"""

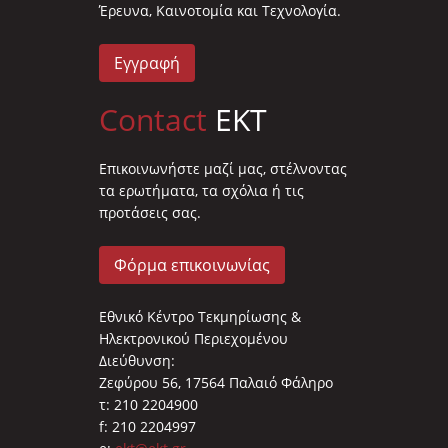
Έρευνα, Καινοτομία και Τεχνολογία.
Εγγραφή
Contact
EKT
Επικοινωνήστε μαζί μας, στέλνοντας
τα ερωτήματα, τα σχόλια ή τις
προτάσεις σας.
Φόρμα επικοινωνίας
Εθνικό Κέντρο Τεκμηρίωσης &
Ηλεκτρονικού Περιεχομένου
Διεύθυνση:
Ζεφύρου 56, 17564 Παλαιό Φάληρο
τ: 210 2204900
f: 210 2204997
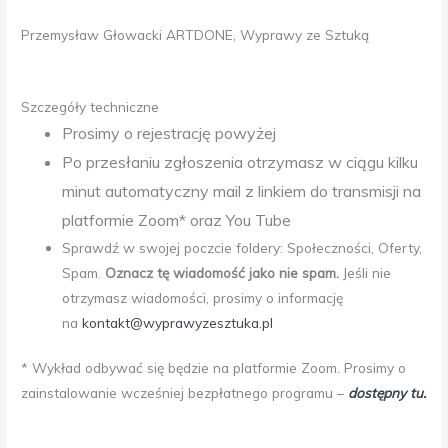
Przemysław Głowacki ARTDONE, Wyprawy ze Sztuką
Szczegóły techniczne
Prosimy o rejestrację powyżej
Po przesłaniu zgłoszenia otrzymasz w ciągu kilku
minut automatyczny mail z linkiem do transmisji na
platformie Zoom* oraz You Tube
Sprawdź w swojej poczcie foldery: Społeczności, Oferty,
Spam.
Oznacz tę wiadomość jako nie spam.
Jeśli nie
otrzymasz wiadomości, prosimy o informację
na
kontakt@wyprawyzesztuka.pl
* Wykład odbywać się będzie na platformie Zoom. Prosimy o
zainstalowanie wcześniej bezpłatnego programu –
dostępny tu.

"""
"""

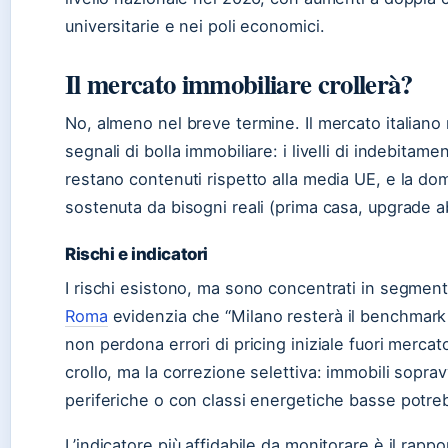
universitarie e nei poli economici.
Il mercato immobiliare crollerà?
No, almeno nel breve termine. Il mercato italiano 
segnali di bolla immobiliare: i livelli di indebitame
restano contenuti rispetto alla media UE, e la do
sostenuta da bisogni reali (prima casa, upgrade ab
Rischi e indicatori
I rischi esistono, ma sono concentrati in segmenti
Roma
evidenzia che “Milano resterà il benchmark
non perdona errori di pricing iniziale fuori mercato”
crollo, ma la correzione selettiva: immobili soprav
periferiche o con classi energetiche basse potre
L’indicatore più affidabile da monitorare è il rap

"""

Whenever the string "otrzymasz" turns up in a line above, copy that line out.

Po przesłaniu zgłoszenia otrzymasz w ciągu kilku
otrzymasz wiadomości, prosimy o informację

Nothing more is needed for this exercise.